> [THE PROBLEM]: Return every line below as is, leaving out the pictures.

> [EXERCISE DATA]:
-------

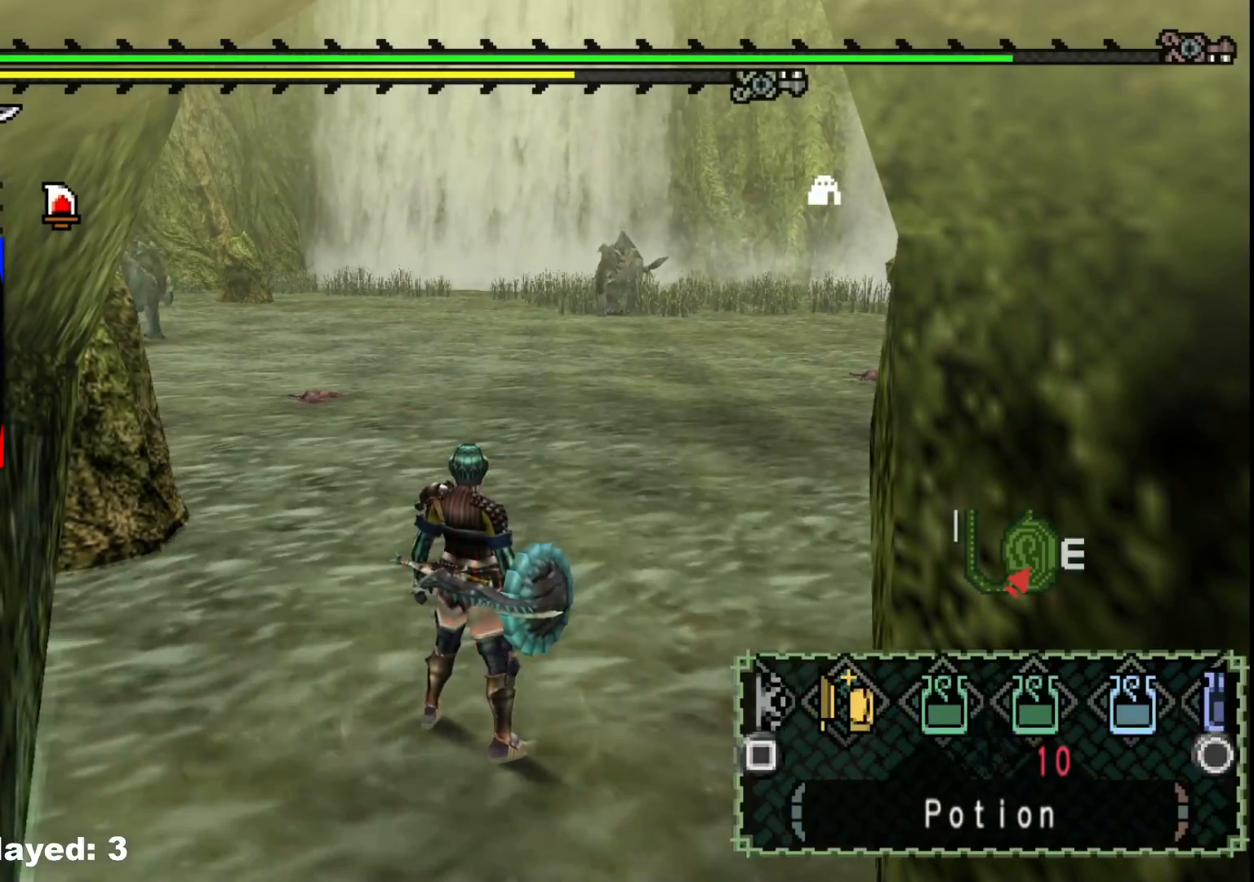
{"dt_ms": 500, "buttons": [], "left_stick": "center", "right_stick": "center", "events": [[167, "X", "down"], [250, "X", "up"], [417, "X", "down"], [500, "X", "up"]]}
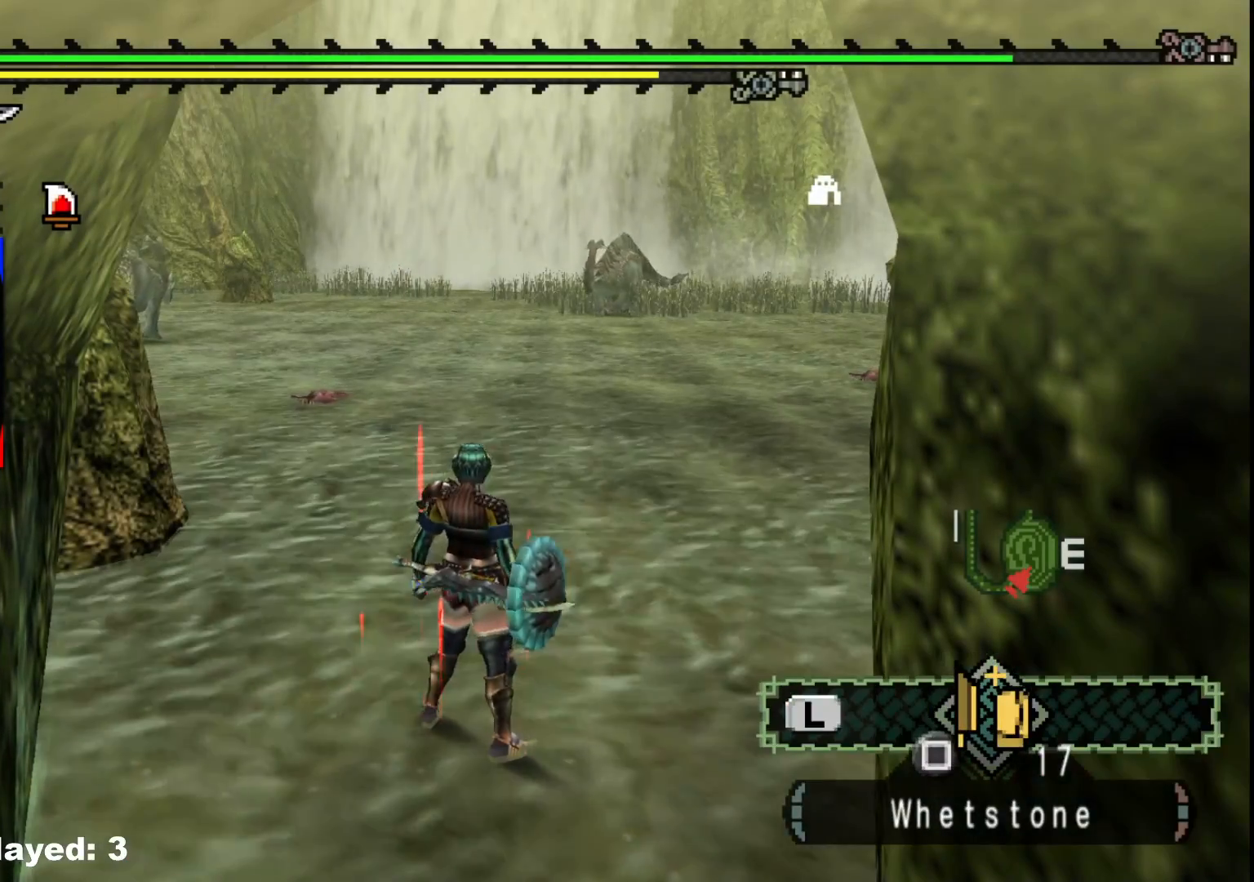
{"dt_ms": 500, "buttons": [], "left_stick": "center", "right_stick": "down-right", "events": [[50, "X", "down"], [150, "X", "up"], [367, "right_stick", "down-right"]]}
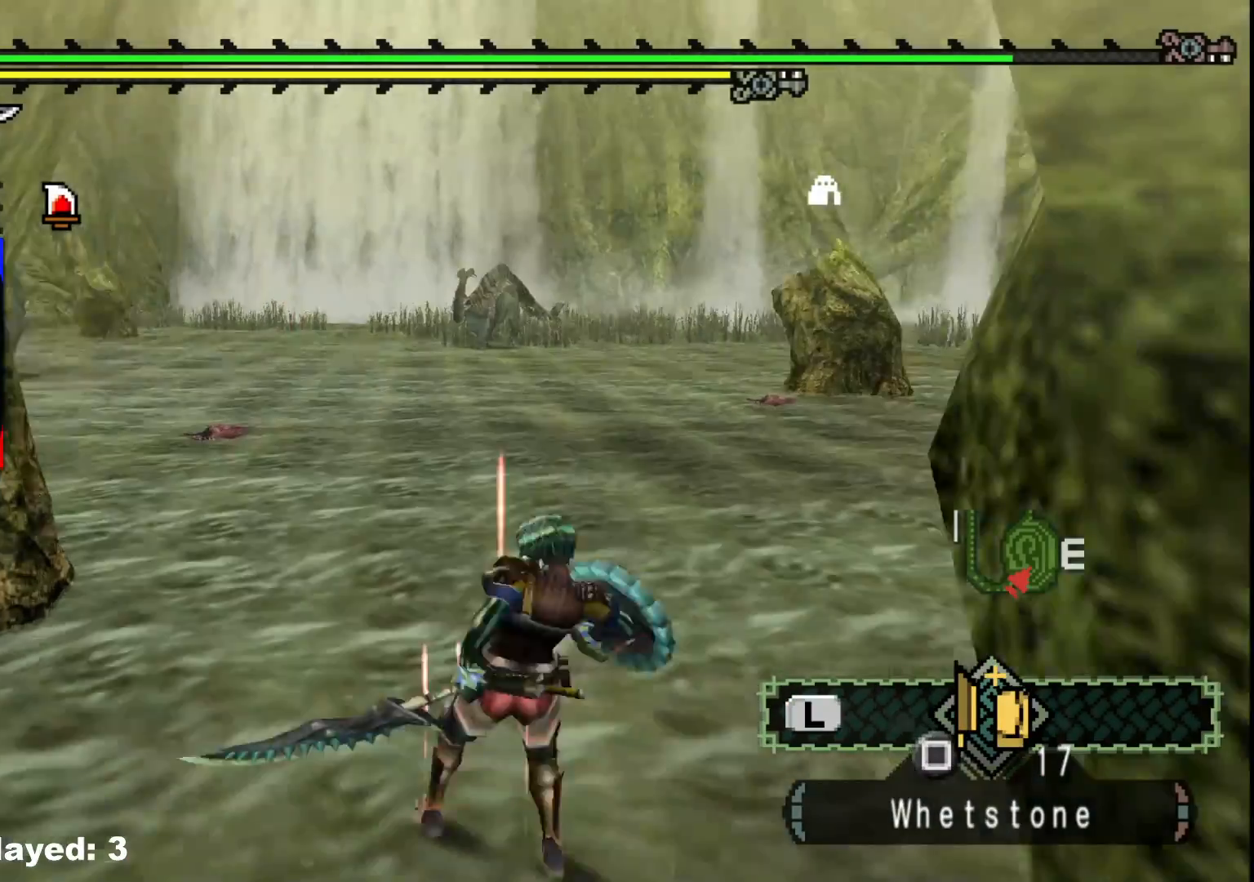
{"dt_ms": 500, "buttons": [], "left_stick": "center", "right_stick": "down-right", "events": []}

-------

> [EXERCISE RESPONSE]:
{"dt_ms": 500, "buttons": [], "left_stick": "center", "right_stick": "center", "events": [[167, "X", "down"], [250, "X", "up"], [417, "X", "down"], [500, "X", "up"]]}
{"dt_ms": 500, "buttons": [], "left_stick": "center", "right_stick": "down-right", "events": [[50, "X", "down"], [150, "X", "up"], [367, "right_stick", "down-right"]]}
{"dt_ms": 500, "buttons": [], "left_stick": "center", "right_stick": "down-right", "events": []}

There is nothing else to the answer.